The National Civic League is working with other national associations to draft model policies, resolutions, and ordinances on public engagement and democratic governance. As part of this effort, NCL is soliciting examples of innovative legal documents or language being used to structure and guide public participation. Please submit your example to mikem@ncl.org by July 1, 2012.

This work responds to a significant challenge many cities face. Innovative practices for public engagement, including online tools and apps, have grown dramatically in recent years. Traditional legal frameworks for citizen participation were developed before these new avenues were available. To respond effectively to citizens in the twenty first century and to address pressing fiscal, social, and political issues, cities need laws and policies that reflect what is working for cities today.  Effective public engagement includes various elements:

  • Recruiting a diverse, inclusive group of community residents ;
  • Involving community residents through both online and face-to-face venues;
  •  Providing participants opportunities to consider a range of views and policy options about a public issue; and
  •  Designing and implementing public engagement that produces tangible recommendations, actions and outcomes.

We need your help in finding sample policies, procedures, resolutions, or ordinances on public participation and engagement.

Can you share examples of local governments that have revised or adopted policies, procedures, resolutions or ordinances to enable greater or more innovative public engagement in local governance?
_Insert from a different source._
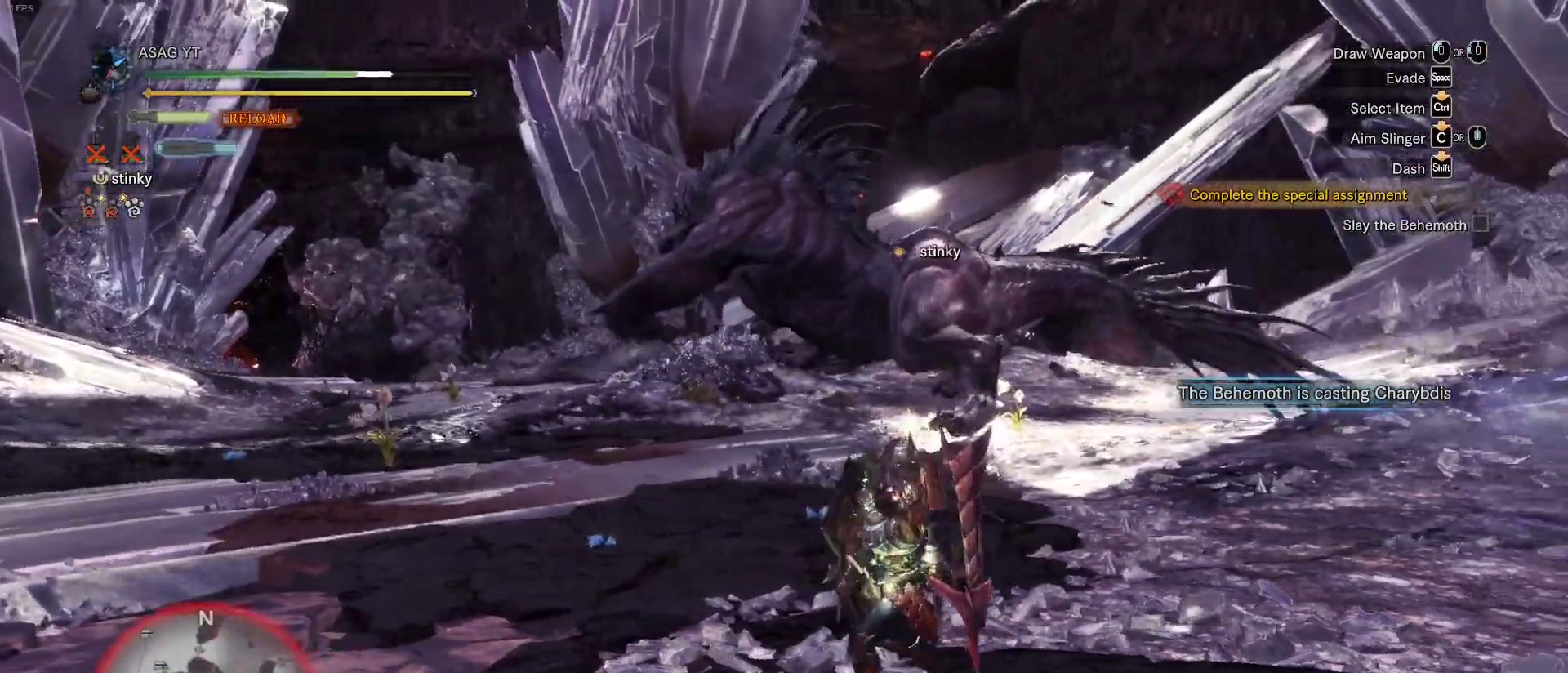
{"keys": ["a"], "mouse": [], "events": []}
  1. Have you seen policies, procedures, resolutions, or ordinances that address alternative formats for public meetings?
  2. Can you share policies, procedures, resolutions, or ordinances that address that the use of social media or online technologies to generate and consider policy alternatives?
  3. Are you aware of policies, procedures, resolutions, or ordinances that address the definitions of “public” and “participation” or standards for quality public participation engagement?
  4. Are there state statutes or laws that represent a barrier or obstacle to innovation in public engagement? If so, what are they? Have you encountered an obstacle or barrier based on state law?
  5. Are there issues for public engagement arising out of state Freedom of Information, Public Meetings, or Sunshine Acts? If so, what are they?
  6. Please share any other information or examples you think are relevant to our effort.